What This Node Does
The Join node combines data from two datasets based on matching values in specified columns (join keys). Use it to enrich data by bringing in related information from another table—like adding customer details to orders or product information to transactions. [SCREENSHOT: Join node on canvas with two input connections showing “Joined 10,000 orders with 500 customers → 9,850 rows”]When to Use This Node
Use the Join node when you need to:- Enrich data - Add customer details to orders, product info to sales, category names to transactions
- Combine related tables - Merge orders with customers, transactions with accounts
- Lookup values - Add descriptions, labels, or metadata from reference tables
- Validate data - Verify records exist in reference table (inner join) or find missing matches (left join + filter)
Step-by-Step Usage Guide
1
Add Join node to canvas
2
Connect left input
Connect your primary dataset (e.g., orders) to the top input handle[SCREENSHOT: Orders node connected to top of Join node]
3
Connect right input
Connect your reference dataset (e.g., customers) to the bottom input handle[SCREENSHOT: Customers node connected to bottom of Join node]
4
Choose join type
Select Inner Join (only matches), Left Join (all left rows), Right Join, or Full Outer Join[SCREENSHOT: Join type dropdown with options]
5
Configure join keys
Select matching columns from left and right datasets. Add multiple key pairs for compound joins.[SCREENSHOT: Join key configuration showing left and right column selection]
6
Preview joined results
Tips and Best Practices
LEFT JOIN for Enrichment: When enriching your main dataset with lookup data, use LEFT JOIN to keep all main rows even if lookup fails.
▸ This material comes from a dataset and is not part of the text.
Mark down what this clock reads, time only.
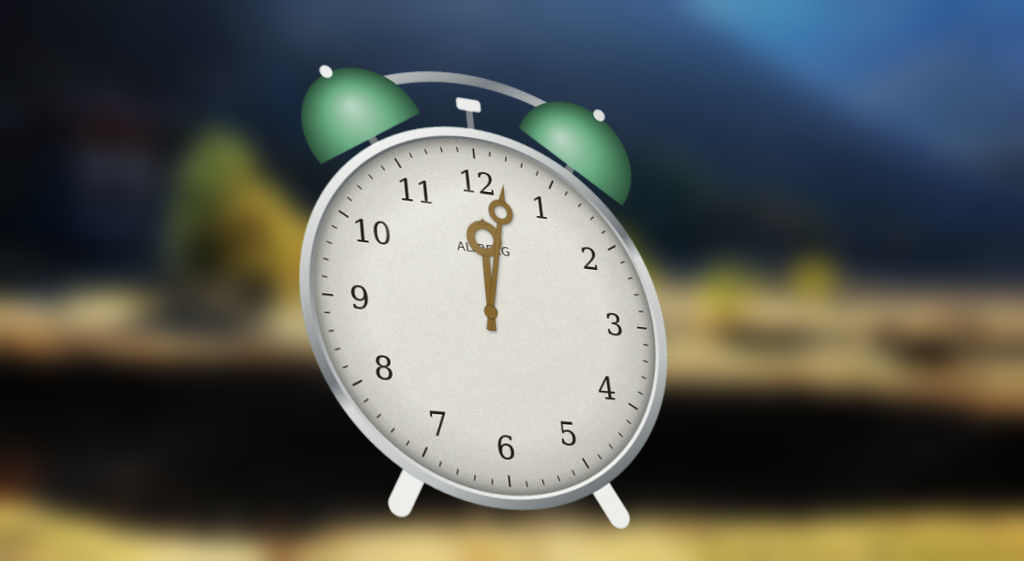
12:02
Deduplicate Right Dataset: If the right dataset has duplicate join keys, deduplicate first with a Distinct node to avoid cartesian products and row explosion.
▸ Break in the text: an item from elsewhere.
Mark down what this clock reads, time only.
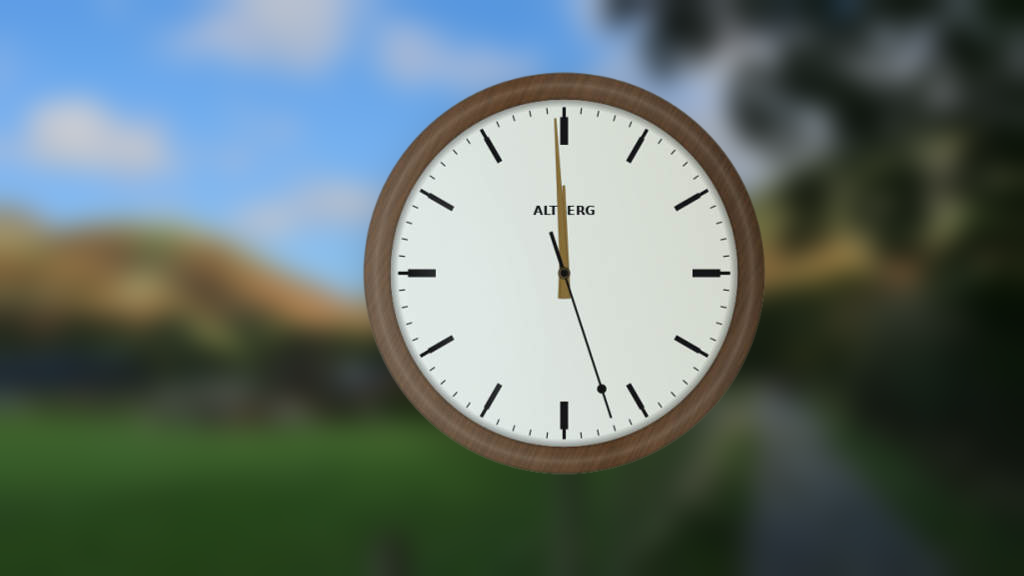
11:59:27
Check Row Counts: Note input row counts before joining. If output is 10x or 100x larger, you likely have a many-to-many relationship causing duplication.
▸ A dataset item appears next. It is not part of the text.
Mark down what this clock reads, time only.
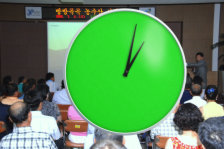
1:02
Small Right = Fast: Keep the right dataset small by filtering and selecting only needed columns before joining. This dramatically improves performance.
Handle NULLs After Left Join: Use COALESCE in a Formula node after LEFT JOIN to replace NULLs with defaults:
COALESCE(customer_name, 'Unknown').Column Suffixes: When both datasets have columns with the same name, use the Suffix resolution option to add _left and _right suffixes for clarity.